Buraya kadar sorun yok da yüzsüz öğrenciler sinirimi hoplatıyor. Ben 8 senemi ingilizceye 4 senemi de ispanyolcaya adamış bir insanım. Bana bu noktada saygı duyman lazım tabii ki. Ama duymazsan ve "Ben iki ayda herşeyi öğrenmek istiyorum" dersen ağzını burnunu kırarım. Ulen ben boşuna mı okudum bu kadar sene? Demek ki 2 ayda olacak iş değil, değil mi beybi? Bu tavırla gelen insana da eksik bilgi öğretiyorum aşçı misali. Bana ne, öğrenmesin pezevenk!
Sonuç olarak, oley işe başladım mezun oldum, part time işlere son diye sevinirken burada da buldu beni ders olayı.
Neyse diyeceğim o ki, ne diyordum lan ben?
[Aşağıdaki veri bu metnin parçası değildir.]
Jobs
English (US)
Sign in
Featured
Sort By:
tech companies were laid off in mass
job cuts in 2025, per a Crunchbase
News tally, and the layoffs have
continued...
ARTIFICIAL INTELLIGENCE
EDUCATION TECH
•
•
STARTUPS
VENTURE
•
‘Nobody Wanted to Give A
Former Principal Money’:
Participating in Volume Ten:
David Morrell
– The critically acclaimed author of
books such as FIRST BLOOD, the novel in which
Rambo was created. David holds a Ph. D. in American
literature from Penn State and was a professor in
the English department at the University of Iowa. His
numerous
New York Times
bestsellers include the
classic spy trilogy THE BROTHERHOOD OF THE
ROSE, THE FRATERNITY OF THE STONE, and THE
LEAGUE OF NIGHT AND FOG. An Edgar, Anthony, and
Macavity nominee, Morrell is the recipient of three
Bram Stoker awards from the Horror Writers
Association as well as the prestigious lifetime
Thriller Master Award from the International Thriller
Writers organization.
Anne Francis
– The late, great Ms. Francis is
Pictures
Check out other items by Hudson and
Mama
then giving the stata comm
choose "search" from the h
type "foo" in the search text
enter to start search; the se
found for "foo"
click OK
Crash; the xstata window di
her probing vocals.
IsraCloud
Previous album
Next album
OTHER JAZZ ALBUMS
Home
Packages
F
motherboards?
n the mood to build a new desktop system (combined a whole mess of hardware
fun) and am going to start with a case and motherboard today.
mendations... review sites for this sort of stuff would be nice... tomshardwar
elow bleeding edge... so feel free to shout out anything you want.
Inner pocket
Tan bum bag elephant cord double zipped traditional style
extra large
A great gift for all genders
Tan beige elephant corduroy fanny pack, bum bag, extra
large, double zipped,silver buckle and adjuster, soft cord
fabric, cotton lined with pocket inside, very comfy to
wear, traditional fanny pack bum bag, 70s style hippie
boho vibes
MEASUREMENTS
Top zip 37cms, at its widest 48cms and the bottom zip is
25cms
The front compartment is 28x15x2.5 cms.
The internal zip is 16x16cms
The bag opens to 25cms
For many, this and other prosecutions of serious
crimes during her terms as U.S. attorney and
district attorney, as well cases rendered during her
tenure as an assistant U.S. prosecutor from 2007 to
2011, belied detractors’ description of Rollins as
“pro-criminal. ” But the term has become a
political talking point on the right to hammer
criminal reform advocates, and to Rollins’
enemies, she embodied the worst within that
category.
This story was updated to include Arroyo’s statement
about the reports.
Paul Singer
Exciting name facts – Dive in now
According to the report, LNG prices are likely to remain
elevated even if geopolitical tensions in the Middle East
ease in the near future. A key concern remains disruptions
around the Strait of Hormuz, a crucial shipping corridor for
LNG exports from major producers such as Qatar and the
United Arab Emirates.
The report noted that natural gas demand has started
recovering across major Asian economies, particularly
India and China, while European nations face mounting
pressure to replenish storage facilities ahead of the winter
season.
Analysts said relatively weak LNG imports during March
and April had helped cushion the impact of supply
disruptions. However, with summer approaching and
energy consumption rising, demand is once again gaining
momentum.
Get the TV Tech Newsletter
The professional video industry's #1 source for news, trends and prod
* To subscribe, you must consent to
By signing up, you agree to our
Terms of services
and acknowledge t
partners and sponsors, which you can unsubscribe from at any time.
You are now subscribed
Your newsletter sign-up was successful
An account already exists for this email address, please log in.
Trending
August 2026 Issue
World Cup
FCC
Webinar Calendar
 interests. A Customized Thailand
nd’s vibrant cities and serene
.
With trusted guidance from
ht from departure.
Heh, iyi hoş iş ilim irfan öğretmek tabii ki ama benim için Murphy kuralları işliyor bu konuda sanırım. Ben şimdi öğretmenlere laf ediyorum diye siz de bana laf edemezseniz. Sizin meslek kutsal da bizimki değil mi yani!? Hadi bakayım, vamos brother!